Beautiful! You might have caught what answer there is by being in the middle of the wonder. Is the answer in the wonder itself? The wonder appreciated by the wonderer? Just as the enfolded wonder in the micro and the macro, in the beginning and end is caught in the incredible wondering of the talking grain. We are in the middle of it all, in the mystery of it all, and we can revel in it all—and perhaps wish it lasted a little longer.

And what to tell our grandchildren? For me it is the unfolding wonder of what is as I know it. I never told my kids about Santa, because the uncovering hurt so much.

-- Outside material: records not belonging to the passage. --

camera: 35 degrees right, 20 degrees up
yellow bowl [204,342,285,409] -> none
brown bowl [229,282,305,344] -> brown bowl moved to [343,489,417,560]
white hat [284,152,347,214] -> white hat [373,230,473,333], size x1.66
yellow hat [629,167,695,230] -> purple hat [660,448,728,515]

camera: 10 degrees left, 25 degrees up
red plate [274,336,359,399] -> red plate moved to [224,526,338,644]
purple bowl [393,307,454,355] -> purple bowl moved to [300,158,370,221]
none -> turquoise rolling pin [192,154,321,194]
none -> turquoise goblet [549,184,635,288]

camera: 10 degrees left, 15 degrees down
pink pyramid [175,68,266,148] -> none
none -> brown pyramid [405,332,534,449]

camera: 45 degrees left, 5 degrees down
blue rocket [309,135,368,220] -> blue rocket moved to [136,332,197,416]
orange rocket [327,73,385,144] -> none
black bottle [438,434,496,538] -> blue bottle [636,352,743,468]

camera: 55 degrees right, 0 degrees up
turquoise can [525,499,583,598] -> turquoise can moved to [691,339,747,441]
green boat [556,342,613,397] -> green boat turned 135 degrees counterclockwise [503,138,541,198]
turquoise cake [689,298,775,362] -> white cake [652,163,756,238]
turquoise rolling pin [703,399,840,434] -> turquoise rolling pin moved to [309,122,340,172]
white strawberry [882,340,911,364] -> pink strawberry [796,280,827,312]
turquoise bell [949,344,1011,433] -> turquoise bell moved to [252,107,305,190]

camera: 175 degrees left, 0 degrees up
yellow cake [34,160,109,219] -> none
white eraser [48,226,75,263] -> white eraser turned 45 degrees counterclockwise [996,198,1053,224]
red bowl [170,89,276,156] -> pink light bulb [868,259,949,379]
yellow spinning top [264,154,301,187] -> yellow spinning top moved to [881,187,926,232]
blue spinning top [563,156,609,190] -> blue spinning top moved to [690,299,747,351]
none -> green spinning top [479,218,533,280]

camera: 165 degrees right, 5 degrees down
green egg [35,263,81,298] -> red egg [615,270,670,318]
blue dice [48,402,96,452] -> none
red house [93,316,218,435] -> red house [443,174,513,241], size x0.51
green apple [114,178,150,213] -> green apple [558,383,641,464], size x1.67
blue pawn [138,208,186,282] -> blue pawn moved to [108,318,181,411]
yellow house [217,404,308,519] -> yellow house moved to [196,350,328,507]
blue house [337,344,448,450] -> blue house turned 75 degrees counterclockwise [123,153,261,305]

Instead I taught them the real spirit of Christmas, the real wonder of persons who give and love, a spirit which exceeds the Santa fantasy. Yet I did tell them stories, many stories, because analogy is the way we understand. So what to tell our grandchildren? I will tell them the richness of the mystery of the Story of Everything, that they are the pearl of great price, and that they will continue seeking and writing the story.

Gary

Anonymous said...

Dear John,
Two years ago today, on the Ides of March, I was ambushed by Necrotizing Fasciitis. For a two-month induced coma I was a micromillimeter from collecting on Pascal's Wager. So today, I sent notes to the two lay teachers who dissuaded me from going to class that morning, the nurse who called the doctor, and the doctor who refused to let me go. And this morning I read "The Pearl." How about that for proof of Providence? Thank you, too!

Thursday, March 20, 2008

Anonymous said...

What an experience.... Lazarus-like, at the end of one's life. So what does one say when waking up after two months?

Readers can see for themselves at http://www.arborwood.com/awforums/show-forum-1.php?fid=8177. Click on "Homalleys."

Anonymous said...

Most interesting. I want to say just a bit about some of my mental wanderings which include Teilhard’s concept of tangential and radial energy and how they may just be somehow related gravity and that mysterious dark energy. Gravity keeping us bound in like a skin around the earth and the dark energy force pulling outward. I am also pondering just how to think about using the term “God Particle” for what they expect to come from the big peashooter in Cern. A bit like the first cars being called “horseless carriages” and the internet being an “information Highway”. They are all so much more. I keep thinking that our existence, at its most fundamental level, is part of an energy field which is not limited to just three dimensions. And isn’t that how the universe is described.